彼好みの膝上丈のスカート、脚を長く見せるパンプス、透けるようなストッキング。そして、絶対に崩れないように仕上げたハーフツインとメイク。
それでも。
エレベーターの中、ルージュは彼の長いキスに溶けて消えていき、部屋に入るなり私はベッドへ押し倒される。
カラン、と乾いた音を立てて、パンプスが片方だけ足元から脱げ落ちる。
スカートは激しく捲られ、ショーツのクロッチは無造作にずらされ、ストッキングは荒々しく引き裂かれたように脱がされた。
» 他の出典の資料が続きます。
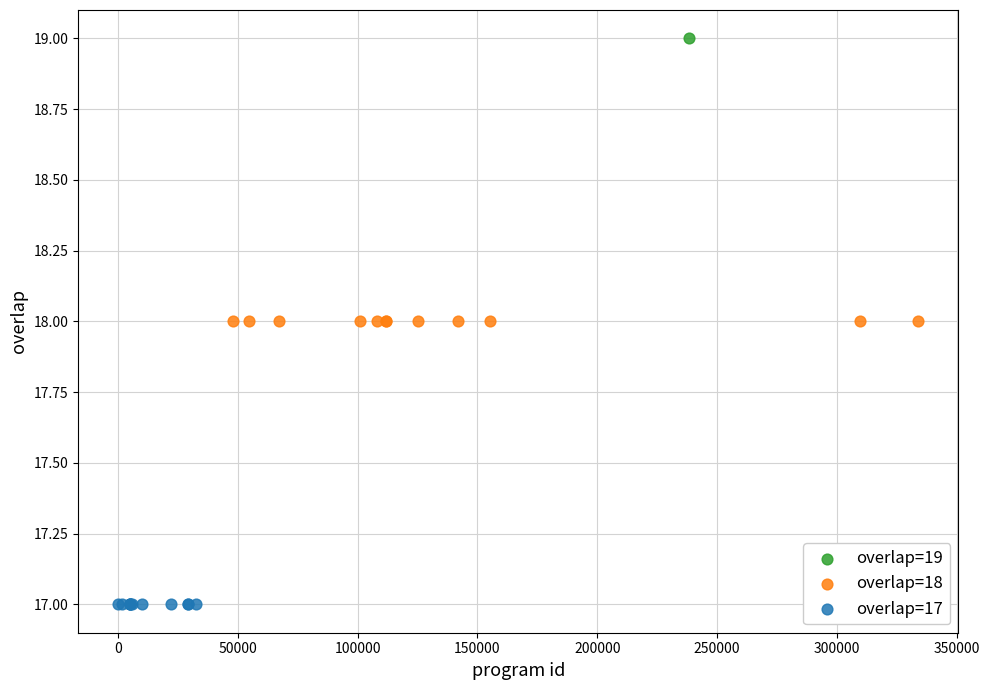

What are all the series names shown in the legend?

overlap=19, overlap=18, overlap=17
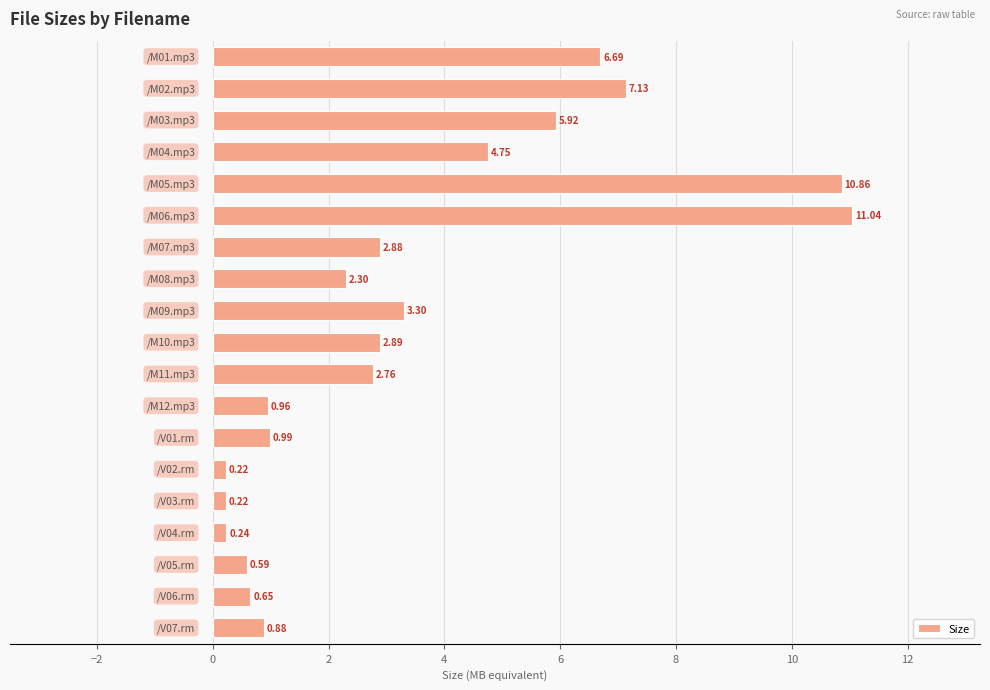

What is the average value?

3.4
ボタンを開けたトップスの隙間から、ブラはお腹まで押し下げられ、胸を揉まれる。
着衣のまま、明るい灯りの中、スマホをこちらを向けながら、彼は構わず行為に没頭する。
――一度終わっても、まだ終わらない。
「もう一回いい?」と訊かれたわけでもなく、私はただ、されるまま。
二回目、そして三回目。
そのたびに私は、少しずつ声も感覚も失っていく。
三回戦目が終わったとき、天井を見つめながら、呼吸の音さえ遠く聞こえた。
彼はシャワーを浴びに行き、私はぐちゃぐちゃに乱れたハーフツインと、涙と汗で崩れたメイクのまま、シーツの中で目を閉じた。
足元には、伝線したストッキングが転がっていた。
それを帰り際、丸めてホテルの小さなゴミ箱に無言で投げ入れる。
まるで今夜の私自身を処分するように。
疲れ果てた身体に、まだ彼の熱が残っている気がした。
それでも鏡の前に立ち、髪を整え、リップを塗り直す。
彼の本命が誰かなんて、聞く勇気も持てないまま。
会えるのはまた金曜日だけ。
けれど私は、来週もまた鏡の前で、彼好みの私を作り続ける。